New Zealand flavoured milk manufacturer

Primo is a New Zealand flavoured milk brand owned by Fonterra.

== History ==
In 2017 Primo partnered with Tip Top to create Hokey Pokey and Mint Choc Chip flavoured drinks. In 2019 the two created milk flavours for Goody Goody Gum Drops and the Tip Top Jelly Tip.

In July 2018 Primo created a campaign asking New Zealanders to describe a new milk flavour. The campaign said that person who created the best entry would earn $10,000. A video campaign, 'Primo Flavour Labs', was created to advertise this, showing people creating new flavours. Such flavours included 2 minute noodles, goose milk, and a flavour created by playing music onto an existing flavour.

In 2019 Fonterra decreased sugar content from Primo. It had decreased by 30 to 40 percent the over the previous year. In 2019 Consumer NZ gave Primo's Sublime Lime flavour the 'Bad Taste Food Award', an award given to products that convince consumers that they are healthier than what they actually are.
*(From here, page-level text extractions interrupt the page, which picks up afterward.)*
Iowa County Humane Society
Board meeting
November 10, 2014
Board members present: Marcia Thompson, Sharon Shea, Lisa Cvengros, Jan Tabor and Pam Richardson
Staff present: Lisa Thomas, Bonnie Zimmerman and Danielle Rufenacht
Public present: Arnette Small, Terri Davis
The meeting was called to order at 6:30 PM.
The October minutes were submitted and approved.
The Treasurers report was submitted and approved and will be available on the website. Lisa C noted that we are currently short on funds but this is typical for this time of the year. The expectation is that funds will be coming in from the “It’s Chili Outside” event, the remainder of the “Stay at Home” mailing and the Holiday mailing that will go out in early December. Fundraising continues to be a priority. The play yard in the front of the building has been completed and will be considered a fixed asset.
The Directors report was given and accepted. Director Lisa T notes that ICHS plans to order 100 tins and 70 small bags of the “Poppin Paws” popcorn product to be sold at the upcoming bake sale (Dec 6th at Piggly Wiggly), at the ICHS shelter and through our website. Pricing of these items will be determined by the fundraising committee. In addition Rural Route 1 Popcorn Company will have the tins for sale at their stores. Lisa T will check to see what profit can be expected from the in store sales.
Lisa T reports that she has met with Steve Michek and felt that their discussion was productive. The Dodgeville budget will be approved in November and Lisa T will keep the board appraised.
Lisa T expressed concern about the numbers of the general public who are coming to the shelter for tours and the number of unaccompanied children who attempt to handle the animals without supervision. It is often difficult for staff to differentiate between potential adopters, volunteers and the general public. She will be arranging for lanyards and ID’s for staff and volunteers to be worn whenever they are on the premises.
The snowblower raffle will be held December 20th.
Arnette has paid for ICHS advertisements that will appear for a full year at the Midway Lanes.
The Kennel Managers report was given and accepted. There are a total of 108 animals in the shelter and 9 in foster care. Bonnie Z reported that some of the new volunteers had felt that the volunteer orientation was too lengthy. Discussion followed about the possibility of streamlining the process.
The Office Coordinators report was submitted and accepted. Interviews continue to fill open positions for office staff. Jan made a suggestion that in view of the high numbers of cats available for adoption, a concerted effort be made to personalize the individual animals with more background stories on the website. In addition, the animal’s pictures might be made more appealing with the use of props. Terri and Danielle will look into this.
It had a 4.5 health star rating despite having three teaspoons of sugar in a 600ml bottle.

In October 2023 it was announced that Primo would bring Nigel Latta to an event named "Primo Presents - Nigel Latta Live: What in the scam is going on?" in November, where Nigel Latta talks about scams. This was after he had hosted the television series You've Been Scammed.